Aujourd’hui, j’ai eu rendez-vous avec l’histoire... et elle m’a donné rendez-vous au cimetière monumental de Rouen. Calme, solennel, mais pas ennuyeux pour autant — ici, les grandes figures du passé rouennais dorment sous des pierres qui en diraient long si elles pouvaient parler (spoiler : elles ne parlent pas, mais les statues compensent avec leur prestance). Inauguré en 1828, le lieu ressemble à un grand salon en plein air, où poètes, savants et notables ont élu domicile pour l’éternité. On y croise des anges mélancoliques, des épitaphes poétiques... et quelques chats visiblement très à l’aise. Entre recueillement sincère et admiration pour ces œuvres d’art immobiles, ma balade s’est transformée en voyage temporel. Le monumental porte bien son nom : on en sort plus zen, un peu philosophe, et surtout avec des photos pleines d’âme (et sans aucun fantôme, promis).

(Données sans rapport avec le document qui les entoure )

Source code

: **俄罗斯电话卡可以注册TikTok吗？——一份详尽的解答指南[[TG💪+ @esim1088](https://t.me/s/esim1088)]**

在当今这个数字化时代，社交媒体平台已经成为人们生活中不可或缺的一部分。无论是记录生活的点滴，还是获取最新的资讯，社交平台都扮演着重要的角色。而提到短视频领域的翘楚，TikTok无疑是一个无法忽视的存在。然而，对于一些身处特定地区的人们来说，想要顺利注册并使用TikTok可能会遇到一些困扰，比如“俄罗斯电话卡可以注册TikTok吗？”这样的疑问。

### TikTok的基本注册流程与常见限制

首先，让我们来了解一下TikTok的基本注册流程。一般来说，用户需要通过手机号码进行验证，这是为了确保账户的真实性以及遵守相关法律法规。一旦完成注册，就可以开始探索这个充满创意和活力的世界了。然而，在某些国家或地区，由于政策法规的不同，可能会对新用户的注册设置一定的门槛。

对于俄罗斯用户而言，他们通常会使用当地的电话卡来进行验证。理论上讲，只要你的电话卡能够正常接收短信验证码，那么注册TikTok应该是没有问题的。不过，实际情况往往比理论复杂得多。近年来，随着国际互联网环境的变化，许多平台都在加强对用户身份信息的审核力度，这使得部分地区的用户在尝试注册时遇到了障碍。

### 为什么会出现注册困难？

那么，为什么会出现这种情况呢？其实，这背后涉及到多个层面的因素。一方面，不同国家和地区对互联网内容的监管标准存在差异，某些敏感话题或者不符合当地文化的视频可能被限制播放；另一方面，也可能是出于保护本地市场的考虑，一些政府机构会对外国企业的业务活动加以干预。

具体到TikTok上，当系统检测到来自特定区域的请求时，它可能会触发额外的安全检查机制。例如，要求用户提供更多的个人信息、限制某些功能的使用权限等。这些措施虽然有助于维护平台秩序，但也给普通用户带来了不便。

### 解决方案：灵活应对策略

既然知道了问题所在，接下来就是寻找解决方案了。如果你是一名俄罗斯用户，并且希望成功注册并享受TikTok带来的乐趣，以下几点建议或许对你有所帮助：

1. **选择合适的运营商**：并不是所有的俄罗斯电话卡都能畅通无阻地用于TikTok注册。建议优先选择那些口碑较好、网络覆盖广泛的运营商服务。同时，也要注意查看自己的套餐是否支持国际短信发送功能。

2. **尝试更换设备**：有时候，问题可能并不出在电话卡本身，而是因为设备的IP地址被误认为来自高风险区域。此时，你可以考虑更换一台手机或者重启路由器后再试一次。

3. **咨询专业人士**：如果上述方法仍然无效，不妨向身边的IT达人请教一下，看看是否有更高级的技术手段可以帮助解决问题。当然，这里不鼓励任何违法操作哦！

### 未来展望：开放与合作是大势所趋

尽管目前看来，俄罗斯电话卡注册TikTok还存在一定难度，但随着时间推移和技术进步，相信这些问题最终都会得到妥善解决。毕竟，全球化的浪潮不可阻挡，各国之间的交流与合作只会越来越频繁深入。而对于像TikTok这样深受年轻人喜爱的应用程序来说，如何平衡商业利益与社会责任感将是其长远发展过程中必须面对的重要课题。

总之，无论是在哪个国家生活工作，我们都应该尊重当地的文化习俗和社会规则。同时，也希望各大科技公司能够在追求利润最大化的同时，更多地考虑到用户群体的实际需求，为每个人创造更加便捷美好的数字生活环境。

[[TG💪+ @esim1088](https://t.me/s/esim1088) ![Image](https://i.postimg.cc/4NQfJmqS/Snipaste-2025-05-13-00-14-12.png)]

La tombe de Gustave Flaubert est effectivement sobre, surtout comparée à celle de ses parents, en particulier celle de son père, Achille-Cléophas Flaubert, éminent chirurgien rouennais. Ce contraste reflète bien la réalité de l'époque : à Rouen, le père jouissait d'une grande notoriété en tant que médecin respecté, tandis que le fils, bien que célèbre dans les cercles littéraires parisiens, était moins reconnu localement.
Lors des funérailles de Flaubert le 11 mai 1880, la majorité des personnes présentes étaient des écrivains et intellectuels parisiens. Parmi eux se trouvaient Émile Zola, Alphonse Daudet, Edmond de Goncourt, Théodore de Banville et Guy de Maupassant, son protégé. Zola a d'ailleurs décrit avec émotion ce moment dans ses écrits, soulignant la perte d'un maître et ami.
Ainsi, bien que Flaubert repose dans sa ville natale, c'est surtout la communauté littéraire parisienne qui est venue lui rendre hommage, illustrant le fossé entre sa reconnaissance nationale et sa relative discrétion locale.
Conclusion :
En quittant le cimetière monumental, on repart forcément un peu différent. Plus apaisé, peut-être plus curieux aussi, devant tant d’histoires figées dans la pierre. Entre la beauté des lieux et le murmure discret du passé, la balade vaut largement le détour. Quant à moi, je repars avec quelques clichés sous le bras — et la certitude que, même dans le silence, Rouen sait encore très bien raconter ses plus belles histoires.